Quatre fois plus lourd que la Tour Eiffel, plus haut que la statue de la Liberté, plus large que le Stade de France… Avec ses 105 mètres de haut, ses 260 mètres de large et son poids total de 38.000 tonnes, le sarcophage affiche des mensurations exceptionnelles. Il s’agit même de «la plus lourde structure terrestre mobile», selon Nicolas Caille, directeur du projet chez Novarka.

La taille de la structure est à la hauteur de ses multiples objectifs: isoler la matière radioactive, protéger le vieux sarcophage et surtout préparer et permettre le démantèlement du site et le retrait des matières radioactives qui seront ensuite stockées sur des sites d’entreposage actuellement en projet de construction dans les environs. «Conçu pour durer 100 ans, ce dôme métallique devra résister à des conditions extrêmes, à savoir des températures comprises entre -43° et +45°, des tornades de catégorie 3 (vitesse de vents de 250 à 330 km/h) et des séismes de magnitude 7 sur l’échelle de Richter», peut-on lire sur le site de l’IRSN.
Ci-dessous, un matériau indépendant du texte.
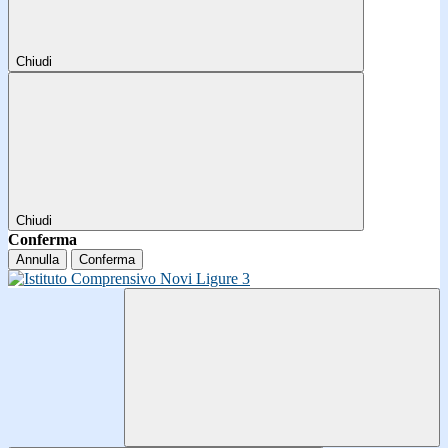
Chiudi
Chiudi
Conferma
Annulla
Conferma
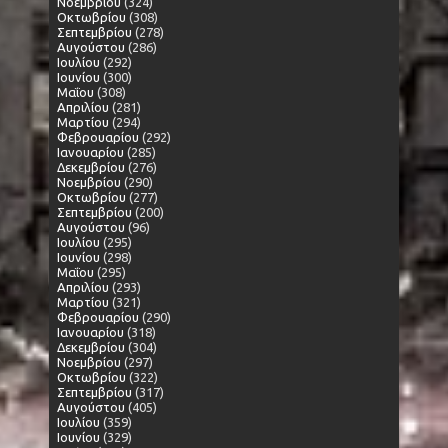
Νοεμβρίου
(324)
Οκτωβρίου
(308)
Σεπτεμβρίου
(278)
Αυγούστου
(286)
Ιουλίου
(292)
Ιουνίου
(300)
Μαΐου
(308)
Απριλίου
(281)
Μαρτίου
(294)
Φεβρουαρίου
(292)
Ιανουαρίου
(285)
Δεκεμβρίου
(276)
Νοεμβρίου
(290)
Οκτωβρίου
(277)
Σεπτεμβρίου
(200)
Αυγούστου
(96)
Ιουλίου
(295)
Ιουνίου
(298)
Μαΐου
(295)
Απριλίου
(293)
Μαρτίου
(321)
Φεβρουαρίου
(290)
Ιανουαρίου
(318)
Δεκεμβρίου
(304)
Νοεμβρίου
(297)
Οκτωβρίου
(322)
Σεπτεμβρίου
(317)
Αυγούστου
(405)
Ιουλίου
(359)
Ιουνίου
(329)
Pour réaliser ce projet titanesque, 1000 à 1500 travailleurs sont à pied d’œuvre chaque jour, enfilant de nouveaux vêtements dès qu’ils pénètrent sur le site et portant constamment un dosimètre pour surveiller les quantités de radiation reçues. Novarka assure qu’aucun cas de contamination n’est à déplorer jusqu’à présent.
Un projet à deux milliards d’euros

Le budget, qui s’élevait initialement à 432 millions d’euros, a plus que quadruplé depuis, pour dépasser les deux milliards d’euros. «On a sous-estimé la nature spécifique de l’assemblage de cette arche, qui aurait été beaucoup plus rapide s’il avait été fait loin de la zone de la centrale accidentée», estime Michel Chouha. Selon lui, le retard pris – l’arche devait au départ être livrée en 2012, soit plus ou moins au moment où les travaux ont réellement démarré – est notamment dû à la complexité des procédures entre Novarka et l’autorité de sûreté nucléaire locale. Aujourd’hui, le budget n’est pas encore totalement bouclé, mais une conférence de donateurs a lieu lundi et mardi à Kiev pour trouver une solution.

Mais ensuite, qui paiera l’entretien du sarcophage? L’Ukraine est censée prendre le relais après 2017 et aura «au moins 100 ans» pour trouver comment démanteler le réacteur accidenté et transformer le site en une «zone écologiquement sûre». Un défi de taille pour un pays actuellement ravagé par un conflit armé et par l’impasse économique.«On ne sait pas du tout quand l’opération va commencer, car elle sera entre les mains de Kiev. Et pour l’instant, rien n’est fait. Ce sera un projet très coûteux et ils ont intérêt à ne pas traîner car on n’est pas à l’abri d’un problème au niveau de l’ancien sarcophage, prévient l’expert de l’IRSN. Et plus il y aura de difficultés à l’intérieur du site, plus l’opération de démantèlement sera longue et périlleuse».